How does performance feedback affect educational attainment?
Our school choice model gave us predictions on the schooling alternatives students would choose under performance feedback and the status quo. We integrate these results into a school value added framework to try and understand how these choices affect educational attainment.
The model estimates imply that attending an elite school has a large and negative effect on the probability of obtaining a secondary education degree. By opting out from elite schools towards other academic schools, high-SES applicants would increase school completion rates by 2 to 9 percentage points depending on their admission score (see figure 3). Conversely, because more low SES applicants are attending elite schools under performance feedback, they are now performing worse in terms of high-school graduation. This is particularly the case for those with a relatively high admission score, who would be 4-7 percentage points less likely to complete upper secondary education on time.
Figure 3: The effect of providing performance feedback on high-school graduation
Note: This figure shows the percentage changes, by discrete categories of socio-economic status (y-axis) and the score in the admission exam (x-axis), between the Information Policy and the Status Quo scenarios in the shares of applicants who complete the high-school programme of their assignment in the centralised system.
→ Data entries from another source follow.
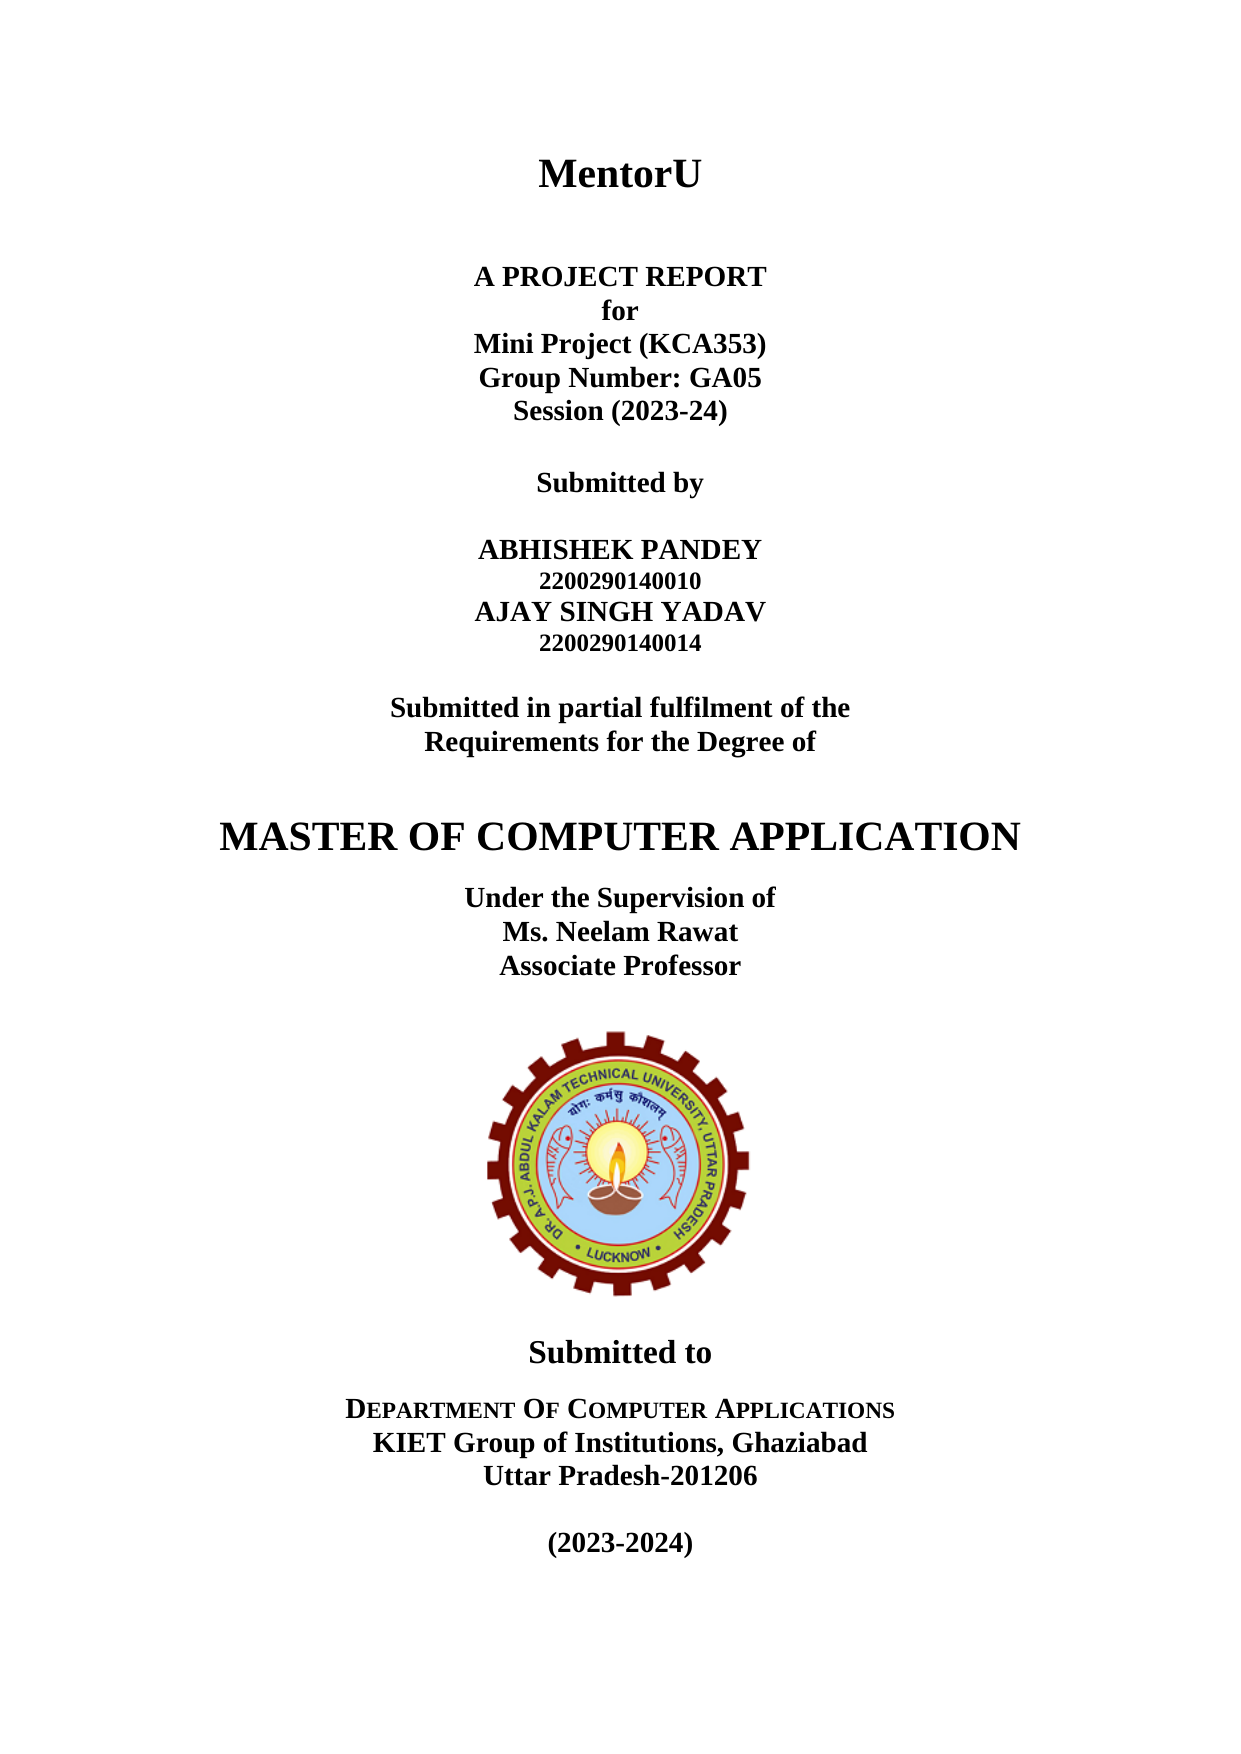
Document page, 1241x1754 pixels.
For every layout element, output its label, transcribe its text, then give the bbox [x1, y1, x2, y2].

subtitle Associate Professor [150, 948, 1090, 981]
text KIET Group of Institutions, Ghaziabad [150, 1425, 1090, 1458]
text ABHISHEK PANDEY [150, 532, 1090, 566]
text Uttar Pradesh-201206 [150, 1458, 1090, 1492]
text Under the Supervision of [150, 881, 1090, 914]
text MASTER OF COMPUTER APPLICATION [150, 812, 1090, 860]
text A PROJECT REPORT [150, 259, 1090, 293]
text for [150, 293, 1090, 326]
text Department Of Computer Applications [150, 1391, 1090, 1425]
text 2200290140014 [150, 628, 1090, 657]
text Requirements for the Degree of [150, 724, 1090, 757]
text AJAY SINGH YADAV [150, 594, 1090, 628]
picture [487, 1030, 753, 1297]
text Mini Project (KCA353) [150, 326, 1090, 360]
text MentorU [150, 149, 1090, 197]
text Submitted by [150, 465, 1090, 499]
text Group Number: GA05 [150, 360, 1090, 393]
text (2023-2024) [150, 1526, 1090, 1559]
text Submitted to [150, 1332, 1090, 1371]
text Session (2023-24) [150, 393, 1090, 427]
text 2200290140010 [150, 566, 1090, 594]
text Submitted in partial fulfilment of the [150, 690, 1090, 724]
text Ms. Neelam Rawat [150, 914, 1090, 948]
Implications for scaling up information interventions in education
The discrepancy between the results we obtain from the model-based evidence at scale and the small-scale experimental evaluation can be explained by an equilibrium effect across high-school tracks. The lower demand-side pressure from high-SES students leaves some open seats at elite high-school programmes for disadvantaged students with high admission scores, which ultimately hampers inequality in education outcomes. In this sense, successfully scaling up the intervention may require providing additional signals that are targeted at disadvantaged students and are informative about the individual probability of graduation, conditional on attending different high-school programmes.
Our findings offer a novel perspective of the impact of information provision in centralised education markets. Access to more accurate information about skills is shown to enhance the ex-ante efficiency of the allocation of students across schools. However, the distributional consequences are far more nuanced; in our study, they depend on the extent of the congestion externalities across schools. Large-scale policy changes therefore must account for such equilibrium effects.
References
Agostinelli, F, C Avitabile, and M Bobba (2024), “Enhancing human capital in children: A case study on scaling,” Journal of Political Economy, forthcoming.
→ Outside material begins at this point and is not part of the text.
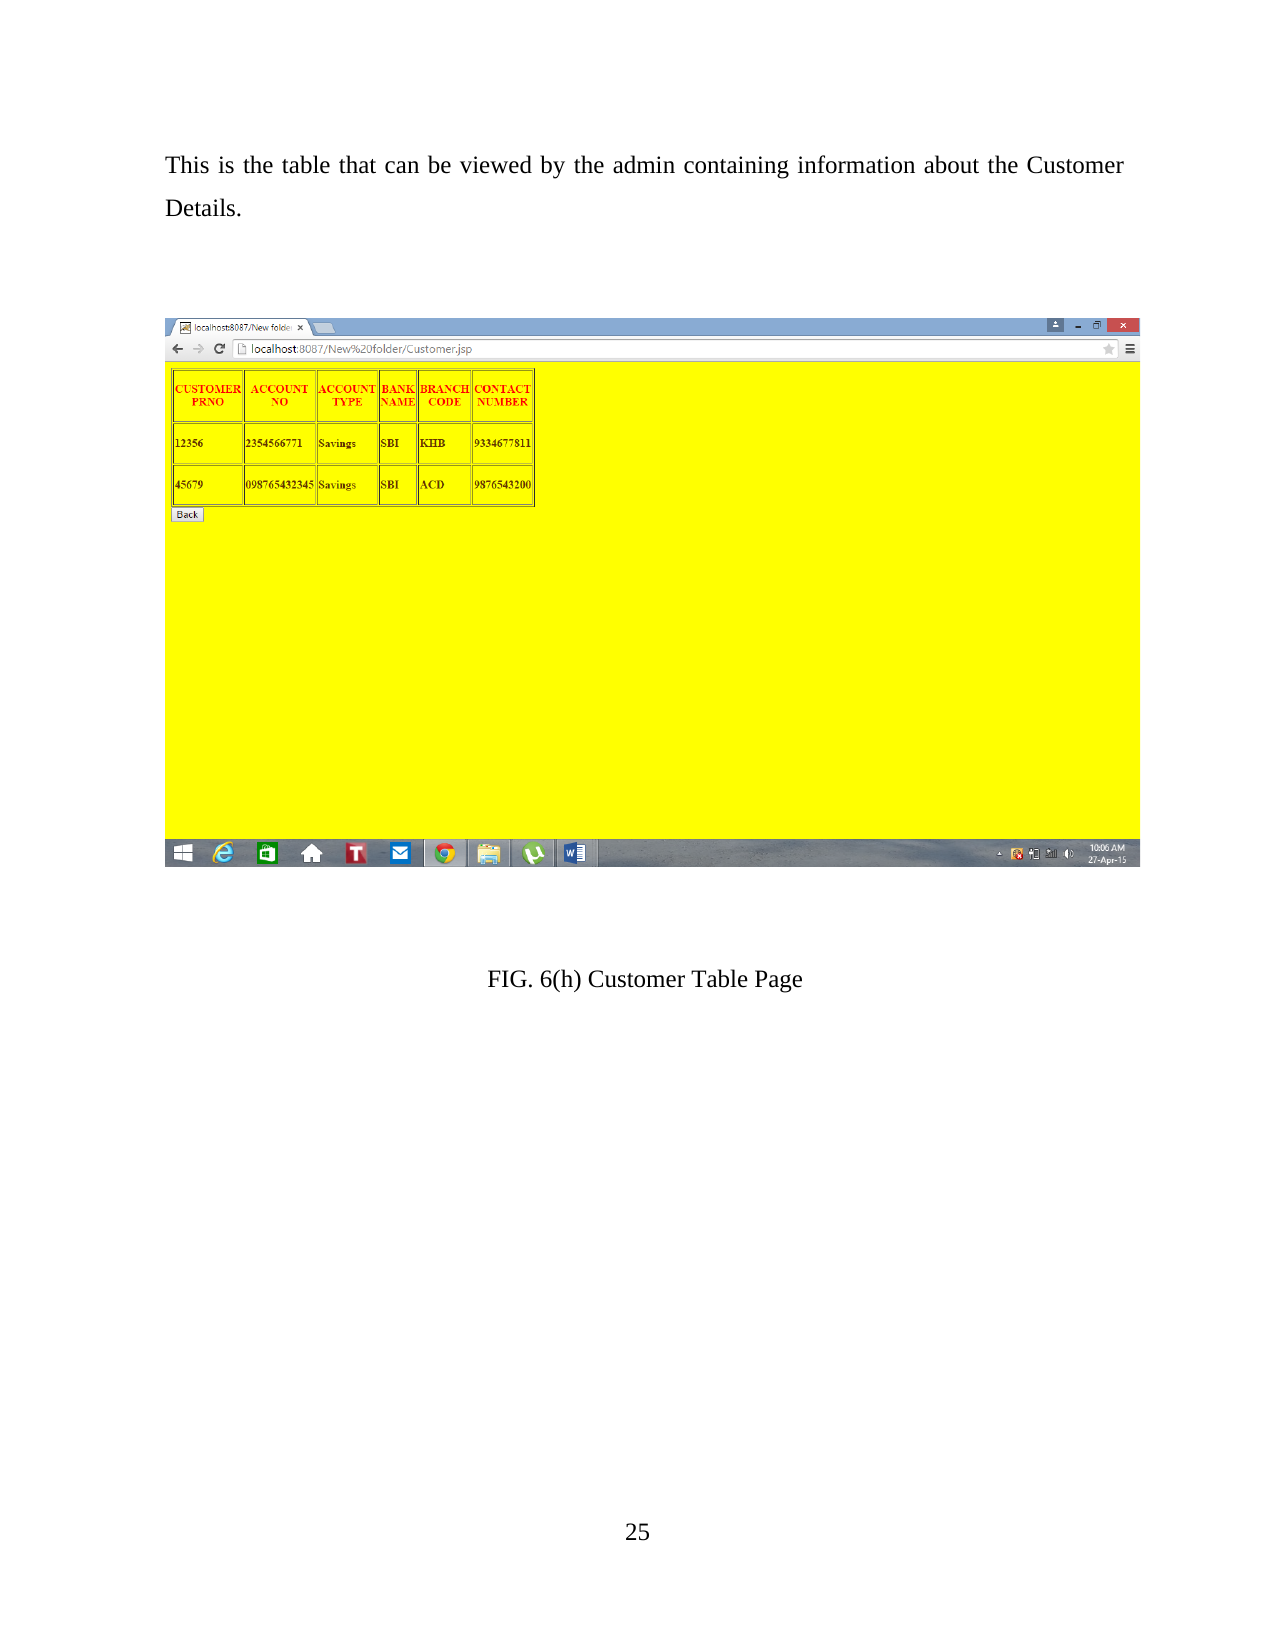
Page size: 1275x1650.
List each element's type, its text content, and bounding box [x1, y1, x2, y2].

text FIG. 6(h) Customer Table Page [165, 964, 1125, 992]
text This is the table that can be viewed by the admin containing information about the Customer Details. [165, 150, 1125, 222]
picture [165, 318, 1141, 867]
Banerjee, A V, R Banerji, J Berry, E Duflo, H Kannan, S Mukerji, M Shotland, and M Walton (2017), “From proof of concept to scalable policies: Challenges and solutions, with an application,” Journal of Economic Perspectives, 31(4): 73–102.
Bobba, M, and V Frisancho (2022), “Self-perceptions about academic achievement: Evidence from Mexico City,” Journal of Econometrics, 231(1): 58–73.
Bobba, M, V Frisancho, and M Pariguana (2024), “Perceived ability and school choices: Experimental evidence and scale-up effects,” Discussion Paper DP19238, Centre for Economic Policy Research (CEPR).
Duflo, E (2020), “Field experiments and the practice of policy,” American Economic Review, 110(7): 1952–73.
Heckman, J J, L Lochner, and C Taber (1998), “General-equilibrium treatment effects: A study of tuition policy,” American Economic Review, 88(2): 381–386.
List, J A (2022), “The voltage effect: How to make good ideas great and great ideas scale,” Penguin Books.